Ich trug immer noch die Kleidung, die mein Vater mir ins Krankenhaus gebracht hatte. Ich schwitzte und irgendwann hielt ich kurz an, setzte mich in den warmen Sand und zog meine Schuhe und die Jogginghose aus und steckte alles in einen Abfalleimer ein paar Meter weiter. Niemand scherte sich darum. Alle waren nur damit beschäftigt, nichts zu tun. Barfußund zufrieden ging ich weiter und genoss das sonnensatte Backsteinpflaster unter meinen Füßen.
Das Haus war nicht schwer zu finden. Henk hatte mir so oft beschrieben, wie es sich mit seinem Reetdach auf den obersten Dünen zwischen den graugrünen Gräsern versteckte. Ich bog in den schmalen Sandweg ein und öffnete wenige Schritte weiter eine kleine Holzpforte, über der mich an einem alten Tau baumelnd ein Schild mit
Moin bi Familie Andreesen
begrüßte.
Die Haustür stand auf, so als erwartete man mich, also ging ich in den kühlen, dunklen Flur mit dem blauen Fliesenboden. «Hallo?»
Erst kam keine Antwort. Ich dachte, dass die beiden bei diesem schönen Wetter sicher Besseres zu tun hatten, als zu Hause zu bleiben. Vielleicht waren sie am Strand, in den Dünen, im Inseldorf?
«Okka!», rief Henk und im selben Augenblick hatte er mich regelrecht von hinten überfallen, stürmisch schlang er seine dünnen Arme um meinen Hals. «Ich meine natürlich: Frau Leverenz!», fügte er verlegen hinzu, als ich mich zu ihm umdrehte.
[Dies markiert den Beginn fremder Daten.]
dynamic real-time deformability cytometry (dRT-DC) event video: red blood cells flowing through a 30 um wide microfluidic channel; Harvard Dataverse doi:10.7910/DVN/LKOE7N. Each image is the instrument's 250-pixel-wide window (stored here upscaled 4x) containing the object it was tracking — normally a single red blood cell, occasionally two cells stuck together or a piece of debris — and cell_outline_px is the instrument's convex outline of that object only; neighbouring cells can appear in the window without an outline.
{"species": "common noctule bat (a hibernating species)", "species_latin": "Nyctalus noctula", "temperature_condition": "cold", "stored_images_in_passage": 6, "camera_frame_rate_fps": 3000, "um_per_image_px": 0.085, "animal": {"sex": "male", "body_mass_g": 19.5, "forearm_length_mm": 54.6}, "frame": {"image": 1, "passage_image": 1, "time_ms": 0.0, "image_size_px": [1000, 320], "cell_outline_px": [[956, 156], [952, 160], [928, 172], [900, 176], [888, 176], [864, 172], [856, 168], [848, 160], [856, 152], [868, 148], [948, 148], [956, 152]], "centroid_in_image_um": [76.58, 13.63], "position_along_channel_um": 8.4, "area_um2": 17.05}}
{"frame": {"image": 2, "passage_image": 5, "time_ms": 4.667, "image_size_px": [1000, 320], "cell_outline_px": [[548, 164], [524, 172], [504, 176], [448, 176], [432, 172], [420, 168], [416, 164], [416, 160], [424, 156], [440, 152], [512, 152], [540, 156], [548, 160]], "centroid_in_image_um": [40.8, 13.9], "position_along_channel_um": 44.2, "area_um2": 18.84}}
«Hallo, Henk, ich freue mich so, dich zu sehen!» Ja, das tat ich wirklich. Ich hatte ganz vergessen, wie liebenswert er war.
Ich drückte ihn noch einen Moment, dann sah ich, wie Malin Andreesen aus dem hellen Licht vor der Tür in den dunklen Flur trat. Ich konnte ihr Gesicht nicht erkennen, wusste nicht, ob sie erfreut oder wütend über mein plötzliches Eindringen in ihr Privatleben war. Sie machte zwei Schritte auf mich zu und reichte mir die Hand. Ich nahm sie, ihre Finger waren warm und sandig und an ihrem Druck erkannte ich, dass ich willkommen war.
«Kann ich für ein paar Tage bei Ihnen bleiben?»
Sie taten ihr nicht weh. Das Bett, auf dem sie lag, war weich und breit genug, um sich darin zu drehen und zu wenden, soweit es ihr mit den festgebundenen Armen möglich war. Auch das Essen, das einer von ihnen, der, der nichts sagte, ihr immer wieder mit dem Löffel einflößte, schmeckte gut. Er schien jede Mahlzeit auf einem Gaskocher frisch zuzubereiten. Gesa konnte den feinen Gasgeruch wahrnehmen, sie konnte ja nichts sehen. Seitdem sie von ihrer Bewusstlosigkeit erwacht war, verhüllte eine feste Stoffbinde ihre Augen. Doch an den Geräuschen um sich herum, an dem ewigen Rücken von metallenen Gegenständen und der stickigen, mit kaltem Zigarettenrauch geschwängerten Luft meinte sie zu erahnen, dass sie in einem Campingmobil oder einem Baucontainer untergebracht war.
Den einen, der nichts sagte, erkannte sie an seinen sanften, fast zärtlichen Berührungen, mit denen er sie vor dem Essen ein wenig aufrichtete. Der andere sprach auch nicht viel, doch was er sagte, klang freundlich, teilweise sogar ein wenig besorgt.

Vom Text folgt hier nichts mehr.